Secure Media Coverage With These 8 Tips

You send out a news release and it gets picked up by a few local media outlets. Hooray! You're feeling good, as you should. You send out another release a few weeks later and-nothing. You follow up and again, no response. Welcome to the life of a public relations professional. The truth is, not everything you send will interest a reporter. The good news is there are a few things you can do to increase your chances of news coverage. In celebration of Elevate's eighth birthday, here are eight tips to securing news coverage:

1. Know your reporters

Browse the website of the outlet you'd like to pitch and search for the reporter bios section. Here you'll find the reporter's "beat" (the specific topics they cover), what they are passionate about, and what their life entails outside of the newsroom. Maybe they are heavily involved with the Make-A-Wish Foundation or have a love for animals. You can also follow them on social media to gain an even better understanding of who they are, what they like to do and what makes them tick. Once you have this information, you can send a pitch directly to the reporter, specifically tailored to their interests.

2. Know your outlet

Make sure you have actually read the publication, watched the channel or listened to the station before you make a pitch to ensure your pitch contains content that would interest the media outlet. For example, if you're pitching a lighthearted morning show, the angle of your pitch should follow the style of the show. This is definitely not the time to bust out a sleepy news release and far from uplifting fact sheet. In this case, think fun, fresh and engaging.

3. Get creative

When you submit a news release, know that hundreds, if not thousands of people are vying for the same coverage and submitting THE most important news of the century (or so we all think.) Odds are, your standard release or event alert are bound to get lost amid the email shuffle. Who said things must be digital? Why not drop by the news station with a hard copy of the news release accompanied by a sample of the new product you're trying to promote? It's hard to lose free samples... Then follow-up with an email and digital copy of the release when you get back to your desk.

4. It's all in the timing

Follow the news to stay on top of trends and current events. If possible, align your pitch with something that's relevant and newsworthy at the time. Producers and assignment editors will love you for this. For example, the week leading up to Small Business Saturday is a great time to pitch the expansion of a local business. Likely, the outlet already plans to cover Small Business Saturday so your story idea may conveniently help them fill that time slot or page space.

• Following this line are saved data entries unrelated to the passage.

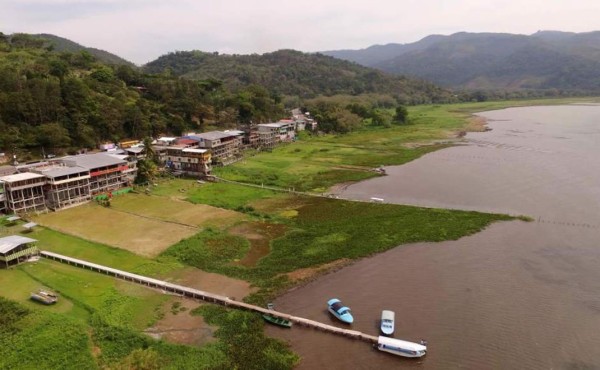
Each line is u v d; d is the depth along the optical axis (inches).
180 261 3383.4
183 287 2925.7
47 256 3385.8
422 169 6461.6
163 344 2347.4
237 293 2933.1
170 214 4439.0
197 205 4731.8
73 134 6299.2
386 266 3312.0
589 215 4313.5
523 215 4323.3
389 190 5383.9
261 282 3078.2
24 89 6028.5
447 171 6289.4
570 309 2721.5
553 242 3695.9
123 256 3435.0
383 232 3914.9
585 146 7805.1
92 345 2335.1
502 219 4183.1
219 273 3203.7
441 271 3221.0
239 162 6899.6
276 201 4936.0
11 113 5826.8
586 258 3403.1
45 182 4434.1
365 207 4628.4
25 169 4699.8
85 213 4414.4
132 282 3034.0
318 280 3117.6
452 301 2817.4
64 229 3971.5
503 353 2327.8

5. Help a Reporter Out (HARO)

When a reporter needs a source for a story, viewpoint or quote, oftentimes they'll post their request to You can subscribe to daily alerts that will notify you of the latest reporter requests. Typically, these reporters are from national outlets, which means huge audience exposure.

6. Deadlines

Many outlets, magazines and radio stations especially, have strict deadlines to follow. If you're unsure of their deadlines, reach out and ask. Once you're familiar with publication schedules, you'll know the perfect time to pitch your story ideas.

7. Supporting images and documents

Make it as easy as possible for a producer or editor to run your story. Aside from the standard press release, attach supporting documents and images to your pitch. Odds are, you'll eventually be asked for this information. Conveniently equipping a news outlet with everything they'll need to publish your story can better your chances of getting it picked up.

8. Follow up and don't get discouraged

Pitching the media can be challenging. Unfortunately, not everything you pitch is going to get picked up. Above all, don't let this discourage you; follow up and be persistent. We recommend following up within two to five days after your initial pitch via email. If you still don't receive a response, a phone call may be a good option. Your determination will pay off. Happy pitching!